How many lines in the records below contain the word "connectivity"? State only that number.

═══ Records for processing

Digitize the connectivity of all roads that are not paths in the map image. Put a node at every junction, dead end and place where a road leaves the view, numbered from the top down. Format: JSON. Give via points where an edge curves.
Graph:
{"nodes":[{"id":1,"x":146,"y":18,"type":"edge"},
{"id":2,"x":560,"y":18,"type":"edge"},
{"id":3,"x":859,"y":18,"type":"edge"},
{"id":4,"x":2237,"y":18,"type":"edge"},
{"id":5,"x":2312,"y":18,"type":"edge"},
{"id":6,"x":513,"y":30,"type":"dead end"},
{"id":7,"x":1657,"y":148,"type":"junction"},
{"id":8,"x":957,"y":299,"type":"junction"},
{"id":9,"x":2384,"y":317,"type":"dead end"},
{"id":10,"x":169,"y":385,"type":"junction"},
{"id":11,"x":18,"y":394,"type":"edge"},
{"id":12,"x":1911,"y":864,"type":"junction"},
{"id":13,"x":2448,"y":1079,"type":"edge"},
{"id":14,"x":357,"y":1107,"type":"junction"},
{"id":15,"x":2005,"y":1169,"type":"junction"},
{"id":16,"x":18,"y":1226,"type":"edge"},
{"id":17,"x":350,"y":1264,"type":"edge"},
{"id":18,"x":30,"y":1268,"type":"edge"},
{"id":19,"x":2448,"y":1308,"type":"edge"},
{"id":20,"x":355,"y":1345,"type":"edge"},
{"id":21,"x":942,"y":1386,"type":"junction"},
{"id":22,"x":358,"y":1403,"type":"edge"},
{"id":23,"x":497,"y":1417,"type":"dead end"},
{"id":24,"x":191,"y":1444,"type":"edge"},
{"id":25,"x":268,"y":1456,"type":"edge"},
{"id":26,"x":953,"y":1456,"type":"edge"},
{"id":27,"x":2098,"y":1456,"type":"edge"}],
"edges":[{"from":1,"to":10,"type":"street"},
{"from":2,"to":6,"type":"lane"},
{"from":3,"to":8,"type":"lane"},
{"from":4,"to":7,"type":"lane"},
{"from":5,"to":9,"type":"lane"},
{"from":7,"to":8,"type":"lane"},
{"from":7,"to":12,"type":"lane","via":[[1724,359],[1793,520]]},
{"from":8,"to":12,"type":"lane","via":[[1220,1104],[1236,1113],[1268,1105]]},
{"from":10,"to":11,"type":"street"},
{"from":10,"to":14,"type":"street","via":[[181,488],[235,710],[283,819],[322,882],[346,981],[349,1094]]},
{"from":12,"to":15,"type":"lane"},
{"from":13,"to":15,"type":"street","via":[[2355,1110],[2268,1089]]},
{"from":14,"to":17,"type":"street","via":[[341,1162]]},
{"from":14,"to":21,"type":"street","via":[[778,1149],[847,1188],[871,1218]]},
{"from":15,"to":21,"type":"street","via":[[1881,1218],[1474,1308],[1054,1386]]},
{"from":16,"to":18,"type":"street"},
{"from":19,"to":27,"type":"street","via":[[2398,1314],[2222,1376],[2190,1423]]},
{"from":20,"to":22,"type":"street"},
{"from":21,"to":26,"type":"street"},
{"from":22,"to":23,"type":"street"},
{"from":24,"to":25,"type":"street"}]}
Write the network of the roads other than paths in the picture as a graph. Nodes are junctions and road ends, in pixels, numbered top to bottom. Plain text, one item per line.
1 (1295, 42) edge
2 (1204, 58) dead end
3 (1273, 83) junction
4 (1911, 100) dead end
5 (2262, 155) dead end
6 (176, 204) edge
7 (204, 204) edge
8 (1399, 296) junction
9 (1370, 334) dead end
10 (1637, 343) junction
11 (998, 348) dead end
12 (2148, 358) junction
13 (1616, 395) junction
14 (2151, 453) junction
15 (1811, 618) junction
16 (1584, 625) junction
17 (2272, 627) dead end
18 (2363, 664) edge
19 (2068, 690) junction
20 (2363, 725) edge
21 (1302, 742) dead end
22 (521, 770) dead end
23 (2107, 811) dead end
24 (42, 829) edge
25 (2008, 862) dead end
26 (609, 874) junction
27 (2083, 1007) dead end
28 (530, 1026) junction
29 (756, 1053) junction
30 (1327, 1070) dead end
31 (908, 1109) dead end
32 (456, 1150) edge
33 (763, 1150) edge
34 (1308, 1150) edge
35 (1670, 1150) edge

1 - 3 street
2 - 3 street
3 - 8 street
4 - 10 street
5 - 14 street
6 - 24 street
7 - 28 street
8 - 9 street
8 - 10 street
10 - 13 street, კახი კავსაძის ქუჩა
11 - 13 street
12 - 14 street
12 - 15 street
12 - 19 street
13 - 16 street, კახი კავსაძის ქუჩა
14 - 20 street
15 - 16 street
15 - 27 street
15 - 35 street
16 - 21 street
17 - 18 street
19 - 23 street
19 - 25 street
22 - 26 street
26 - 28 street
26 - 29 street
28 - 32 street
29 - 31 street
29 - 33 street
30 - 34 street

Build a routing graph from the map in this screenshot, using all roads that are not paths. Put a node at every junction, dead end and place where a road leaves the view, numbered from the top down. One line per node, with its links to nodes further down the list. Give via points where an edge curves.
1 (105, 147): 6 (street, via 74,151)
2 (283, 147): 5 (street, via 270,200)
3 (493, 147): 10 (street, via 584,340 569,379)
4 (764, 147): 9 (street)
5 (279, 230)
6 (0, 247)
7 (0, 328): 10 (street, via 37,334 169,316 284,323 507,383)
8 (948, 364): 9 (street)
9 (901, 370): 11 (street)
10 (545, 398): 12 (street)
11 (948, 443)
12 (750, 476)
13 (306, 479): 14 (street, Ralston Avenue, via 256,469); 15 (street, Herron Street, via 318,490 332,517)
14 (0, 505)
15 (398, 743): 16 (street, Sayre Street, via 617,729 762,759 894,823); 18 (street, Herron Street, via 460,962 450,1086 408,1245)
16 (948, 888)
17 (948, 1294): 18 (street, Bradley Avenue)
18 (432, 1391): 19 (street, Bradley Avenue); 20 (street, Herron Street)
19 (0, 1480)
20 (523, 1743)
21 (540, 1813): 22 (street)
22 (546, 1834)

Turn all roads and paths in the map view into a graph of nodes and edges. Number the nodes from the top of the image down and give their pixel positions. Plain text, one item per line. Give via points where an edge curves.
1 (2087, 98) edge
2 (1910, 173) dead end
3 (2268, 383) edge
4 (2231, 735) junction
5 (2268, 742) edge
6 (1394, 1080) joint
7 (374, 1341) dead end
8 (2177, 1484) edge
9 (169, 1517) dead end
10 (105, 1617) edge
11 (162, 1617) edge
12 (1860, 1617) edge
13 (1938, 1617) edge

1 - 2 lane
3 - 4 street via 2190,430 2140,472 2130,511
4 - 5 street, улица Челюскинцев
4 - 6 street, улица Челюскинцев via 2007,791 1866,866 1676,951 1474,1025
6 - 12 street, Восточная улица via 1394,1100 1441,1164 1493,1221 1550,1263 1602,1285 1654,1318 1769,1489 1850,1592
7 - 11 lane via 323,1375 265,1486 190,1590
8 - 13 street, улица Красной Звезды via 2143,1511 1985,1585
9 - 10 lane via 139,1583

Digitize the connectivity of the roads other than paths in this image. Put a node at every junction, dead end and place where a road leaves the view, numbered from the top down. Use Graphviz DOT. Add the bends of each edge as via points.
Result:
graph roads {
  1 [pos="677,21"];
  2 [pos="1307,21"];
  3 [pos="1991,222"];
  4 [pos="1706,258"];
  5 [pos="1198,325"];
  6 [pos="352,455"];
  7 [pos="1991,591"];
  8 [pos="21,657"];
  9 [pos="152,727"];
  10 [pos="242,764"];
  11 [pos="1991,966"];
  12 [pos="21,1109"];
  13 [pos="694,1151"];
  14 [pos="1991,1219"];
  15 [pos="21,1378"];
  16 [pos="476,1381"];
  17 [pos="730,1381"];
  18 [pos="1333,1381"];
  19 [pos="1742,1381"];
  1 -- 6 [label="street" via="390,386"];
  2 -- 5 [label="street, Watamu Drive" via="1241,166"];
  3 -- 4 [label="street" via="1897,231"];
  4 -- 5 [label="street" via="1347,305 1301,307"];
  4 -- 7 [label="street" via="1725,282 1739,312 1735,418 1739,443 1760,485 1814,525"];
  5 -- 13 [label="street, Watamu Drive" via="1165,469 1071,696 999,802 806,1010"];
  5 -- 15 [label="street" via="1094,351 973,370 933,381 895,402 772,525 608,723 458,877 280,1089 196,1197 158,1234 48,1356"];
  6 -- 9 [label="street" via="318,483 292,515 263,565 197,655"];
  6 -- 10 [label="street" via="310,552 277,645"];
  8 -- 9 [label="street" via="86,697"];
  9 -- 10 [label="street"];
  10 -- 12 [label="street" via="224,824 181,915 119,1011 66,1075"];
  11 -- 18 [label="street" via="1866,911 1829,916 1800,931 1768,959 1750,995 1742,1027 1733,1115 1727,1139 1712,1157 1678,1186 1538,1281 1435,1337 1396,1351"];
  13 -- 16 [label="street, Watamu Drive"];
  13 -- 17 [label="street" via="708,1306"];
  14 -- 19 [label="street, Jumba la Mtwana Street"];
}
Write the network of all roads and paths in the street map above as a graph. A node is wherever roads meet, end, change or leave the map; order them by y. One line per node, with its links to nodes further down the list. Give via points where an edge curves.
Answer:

══════

*Answer*: 2